Un monje, a principios del siglo XX, deja la tranquilidad de su celda monástica para adentrarse en el desierto persiguiendo un sueño que quiere compartir con toda la sociedad. No me negarán que se intuye que ahí hay una gran historia. Esta novela, por tanto, no habría sido posible si el padre Bonaventura Ubach no hubiera existido. Es un hecho. Pero, sobre todo, gracias a los libros que escribió de sus viajes he podido hacerme una idea muy afinada de cómo fueron y cómo se desarrollaron aquellos centenares de viajes que hizo Ubach para seguir los pasos de Moisés y del pueblo de Israel y el periplo de Abraham. Los primeros viajes, sin embargo, comienzan en 1910 y quedan recogidos en un libro publicado en 1913 titulado
El Sinaí. Viatge per l’Aràbia Pètria. Cercant les petjades d’Israel
. Sus itinerarios por los escenarios del Génesis, en la patria de Abraham, están retratados y documentados en otro libro que, a principios del año 2010, editó Publicaciones de l’Abadia de Montserrat, con el sugerente título de
Dietari d’un viatge per les regions de l’Iraq (1922-23)

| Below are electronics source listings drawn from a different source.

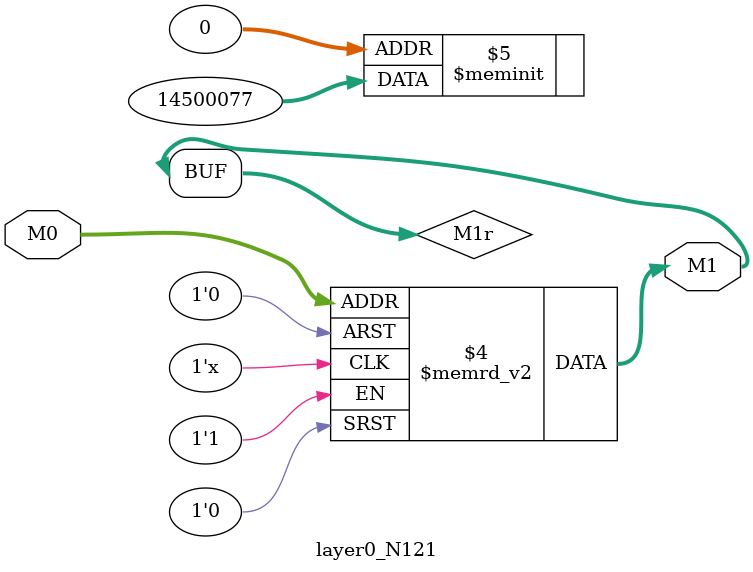
<source format=v>
module layer0_N121 ( input [3:0] M0, output [1:0] M1 );

	(*rom_style = "distributed" *) reg [1:0] M1r;
	assign M1 = M1r;
	always @ (M0) begin
		case (M0)
			4'b0000: M1r = 2'b01;
			4'b1000: M1r = 2'b01;
			4'b0100: M1r = 2'b00;
			4'b1100: M1r = 2'b00;
			4'b0010: M1r = 2'b10;
			4'b1010: M1r = 2'b01;
			4'b0110: M1r = 2'b00;
			4'b1110: M1r = 2'b00;
			4'b0001: M1r = 2'b11;
			4'b1001: M1r = 2'b11;
			4'b0101: M1r = 2'b00;
			4'b1101: M1r = 2'b00;
			4'b0011: M1r = 2'b11;
			4'b1011: M1r = 2'b11;
			4'b0111: M1r = 2'b01;
			4'b1111: M1r = 2'b00;

		endcase
	end
endmodule

</source>
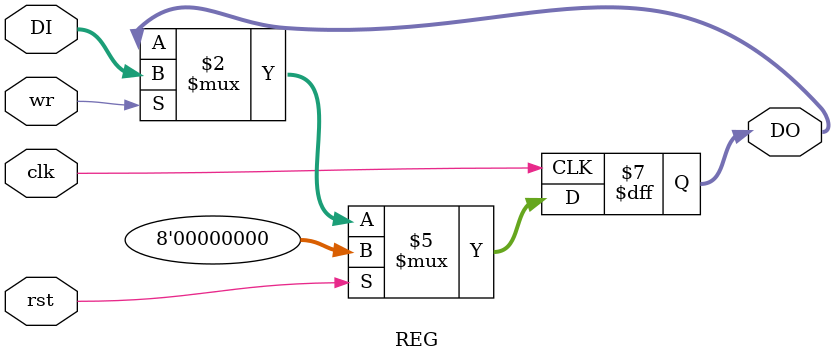
<source format=v>
module REG
#(
    parameter BITS = 8
)
(
    input   clk,rst,
    input   wr,
    input   [BITS-1:0] DI,
    output  reg [BITS-1:0] DO
);

always @(posedge clk)begin
    if(rst) DO <= 0;
    else if(wr) DO <= DI;
end

endmodule

</source>
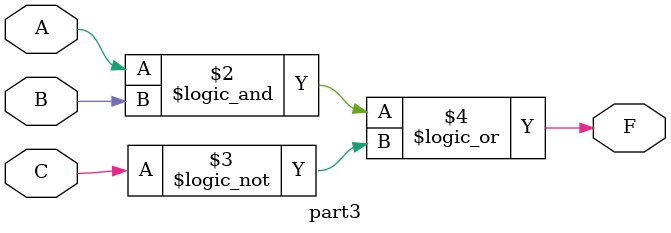
<source format=v>
`timescale 1ns / 1ps
module part3(A,B,C,F); //Declare variables
input A, B,C; //Define inputs
output F; //Define outputs
reg F; //Make output a register to procedurally assign the value
always @ (A or B or C) //Monitor inputs for changes
    begin
        F = (A && B) || !(C); //Assign logic expression to output
    end
endmodule

</source>
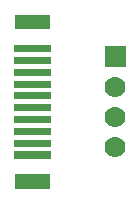
<source format=gbs>
G04 Layer: BottomSolderMaskLayer*
G04 EasyEDA v6.5.1, 2022-07-07 22:09:08*
G04 a67cddfb3fce44daa9051d46cbbcc19f,10*
G04 Gerber Generator version 0.2*
G04 Scale: 100 percent, Rotated: No, Reflected: No *
G04 Dimensions in millimeters *
G04 leading zeros omitted , absolute positions ,4 integer and 5 decimal *
%FSLAX45Y45*%
%MOMM*%

%ADD21C,1.7780*%

%LPD*%
G36*
X760984Y1292097D02*
G01*
X760984Y1469897D01*
X938784Y1469897D01*
X938784Y1292097D01*
G37*
D21*
G01*
X850011Y1126997D03*
G01*
X850011Y872997D03*
G01*
X850011Y618997D03*
G36*
X-10160Y1419860D02*
G01*
X-10160Y1480057D01*
X310134Y1480057D01*
X310134Y1419860D01*
G37*
G36*
X-10160Y1319784D02*
G01*
X-10160Y1380236D01*
X310134Y1380236D01*
X310134Y1319784D01*
G37*
G36*
X-10160Y1219962D02*
G01*
X-10160Y1280160D01*
X310134Y1280160D01*
X310134Y1219962D01*
G37*
G36*
X-10160Y1119886D02*
G01*
X-10160Y1180084D01*
X310134Y1180084D01*
X310134Y1119886D01*
G37*
G36*
X-10160Y1019810D02*
G01*
X-10160Y1080262D01*
X310134Y1080262D01*
X310134Y1019810D01*
G37*
G36*
X-10160Y919734D02*
G01*
X-10160Y980186D01*
X310134Y980186D01*
X310134Y919734D01*
G37*
G36*
X-10160Y819912D02*
G01*
X-10160Y880110D01*
X310134Y880110D01*
X310134Y819912D01*
G37*
G36*
X-10160Y719836D02*
G01*
X-10160Y780034D01*
X310134Y780034D01*
X310134Y719836D01*
G37*
G36*
X-10160Y619760D02*
G01*
X-10160Y680212D01*
X310134Y680212D01*
X310134Y619760D01*
G37*
G36*
X-10160Y519937D02*
G01*
X-10160Y580136D01*
X310134Y580136D01*
X310134Y519937D01*
G37*
G36*
X-254Y1614931D02*
G01*
X-254Y1735073D01*
X300228Y1735073D01*
X300228Y1614931D01*
G37*
G36*
X-254Y264921D02*
G01*
X-254Y385063D01*
X300228Y385063D01*
X300228Y264921D01*
G37*
M02*

</source>
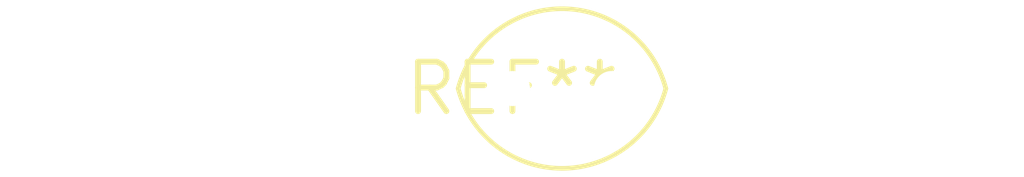
<source format=kicad_pcb>
(kicad_pcb (version 20240108) (generator pcbnew)

  (general
    (thickness 1.6)
  )

  (paper "A4")
  (layers
    (0 "F.Cu" signal)
    (31 "B.Cu" signal)
    (32 "B.Adhes" user "B.Adhesive")
    (33 "F.Adhes" user "F.Adhesive")
    (34 "B.Paste" user)
    (35 "F.Paste" user)
    (36 "B.SilkS" user "B.Silkscreen")
    (37 "F.SilkS" user "F.Silkscreen")
    (38 "B.Mask" user)
    (39 "F.Mask" user)
    (40 "Dwgs.User" user "User.Drawings")
    (41 "Cmts.User" user "User.Comments")
    (42 "Eco1.User" user "User.Eco1")
    (43 "Eco2.User" user "User.Eco2")
    (44 "Edge.Cuts" user)
    (45 "Margin" user)
    (46 "B.CrtYd" user "B.Courtyard")
    (47 "F.CrtYd" user "F.Courtyard")
    (48 "B.Fab" user)
    (49 "F.Fab" user)
    (50 "User.1" user)
    (51 "User.2" user)
    (52 "User.3" user)
    (53 "User.4" user)
    (54 "User.5" user)
    (55 "User.6" user)
    (56 "User.7" user)
    (57 "User.8" user)
    (58 "User.9" user)
  )

  (setup
    (pad_to_mask_clearance 0)
    (pcbplotparams
      (layerselection 0x00010fc_ffffffff)
      (plot_on_all_layers_selection 0x0000000_00000000)
      (disableapertmacros false)
      (usegerberextensions false)
      (usegerberattributes false)
      (usegerberadvancedattributes false)
      (creategerberjobfile false)
      (dashed_line_dash_ratio 12.000000)
      (dashed_line_gap_ratio 3.000000)
      (svgprecision 4)
      (plotframeref false)
      (viasonmask false)
      (mode 1)
      (useauxorigin false)
      (hpglpennumber 1)
      (hpglpenspeed 20)
      (hpglpendiameter 15.000000)
      (dxfpolygonmode false)
      (dxfimperialunits false)
      (dxfusepcbnewfont false)
      (psnegative false)
      (psa4output false)
      (plotreference false)
      (plotvalue false)
      (plotinvisibletext false)
      (sketchpadsonfab false)
      (subtractmaskfromsilk false)
      (outputformat 1)
      (mirror false)
      (drillshape 1)
      (scaleselection 1)
      (outputdirectory "")
    )
  )

  (net 0 "")

  (footprint "LED_Oval_W5.2mm_H3.8mm" (layer "F.Cu") (at 0 0))

)

</source>
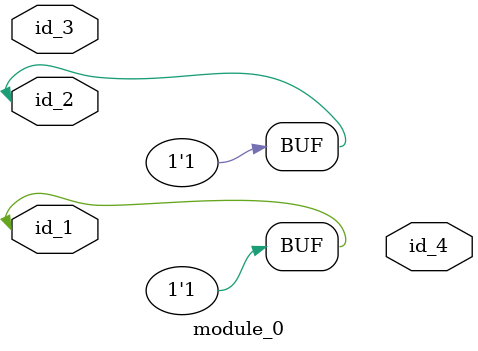
<source format=v>
`timescale 1 ps / 1ps
module module_0 (
    id_1,
    id_2,
    id_3,
    id_4
);
  output id_4;
  inout id_3;
  inout id_2;
  inout id_1;
  assign id_1 = id_2;
  assign id_2 = (1);
  assign id_1 = 1;
endmodule

</source>
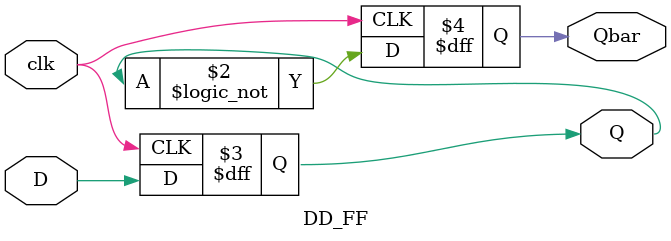
<source format=v>
`timescale 1s / 1ns



module DD_FF(
    input clk,
    input D,
    output reg Q,
    output reg Qbar
);

always @ (posedge clk)
begin 
Q <= D;
Qbar <= !Q;
end 

endmodule
</source>
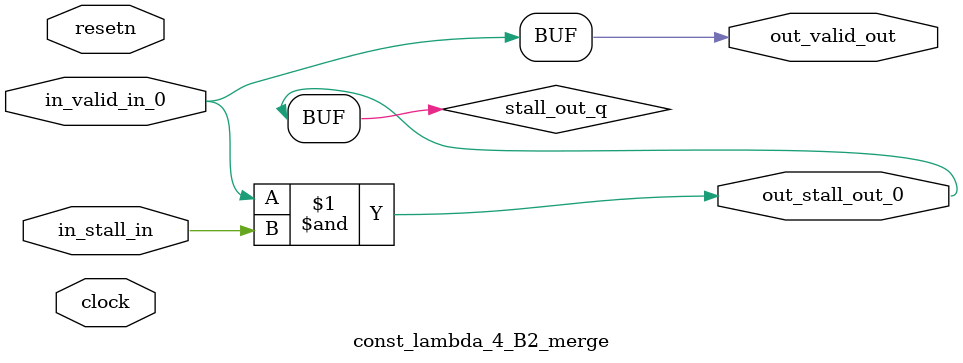
<source format=sv>



(* altera_attribute = "-name AUTO_SHIFT_REGISTER_RECOGNITION OFF; -name MESSAGE_DISABLE 10036; -name MESSAGE_DISABLE 10037; -name MESSAGE_DISABLE 14130; -name MESSAGE_DISABLE 14320; -name MESSAGE_DISABLE 15400; -name MESSAGE_DISABLE 14130; -name MESSAGE_DISABLE 10036; -name MESSAGE_DISABLE 12020; -name MESSAGE_DISABLE 12030; -name MESSAGE_DISABLE 12010; -name MESSAGE_DISABLE 12110; -name MESSAGE_DISABLE 14320; -name MESSAGE_DISABLE 13410; -name MESSAGE_DISABLE 113007; -name MESSAGE_DISABLE 10958" *)
module const_lambda_4_B2_merge (
    input wire [0:0] in_stall_in,
    input wire [0:0] in_valid_in_0,
    output wire [0:0] out_stall_out_0,
    output wire [0:0] out_valid_out,
    input wire clock,
    input wire resetn
    );

    wire [0:0] stall_out_q;
    reg [0:0] rst_sync_rst_sclrn;


    // stall_out(LOGICAL,2)
    assign stall_out_q = in_valid_in_0 & in_stall_in;

    // out_stall_out_0(GPOUT,5)
    assign out_stall_out_0 = stall_out_q;

    // out_valid_out(GPOUT,6)
    assign out_valid_out = in_valid_in_0;

    // rst_sync(RESETSYNC,7)
    acl_reset_handler #(
        .ASYNC_RESET(0),
        .USE_SYNCHRONIZER(1),
        .PULSE_EXTENSION(0),
        .PIPE_DEPTH(3),
        .DUPLICATE(1)
    ) therst_sync (
        .clk(clock),
        .i_resetn(resetn),
        .o_sclrn(rst_sync_rst_sclrn)
    );

endmodule

</source>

. La biografía imprescindible del padre Ubach se cierra con una aproximación biográfica a todas las vertientes del personaje que el también monje de Montserrat Romuald Díaz i Carbonell escribió el año 1962:
Dom Bonaventura Ubach: l’home, el monjo, el biblista
. El libro recibió el Premio de Biografía Catalana Aedos aquel mismo año. La Abadía de Montserrat y, sobre todo, su jefe de prensa, el diligente Óscar Bardají, me facilitaron todas estas referencias. De hecho, fue él también quien organizó los encuentros con una persona clave para entender mejor el trabajo y la personalidad del padre Ubach. Así pues, a la información extraída de estos libros, se tienen que añadir las conversaciones que, en el mismo Museo Bíblico, mantuve con el padre Pius-Ramon Tragan, un hombre que no sólo conoció al padre Ubach, sino que trabajó en estos asuntos hasta el punto de que es el continuador de su tarea bíblica. Este hecho me permitía acercarme más a la persona, al hombre, además de al viajero, al arqueólogo y al monje.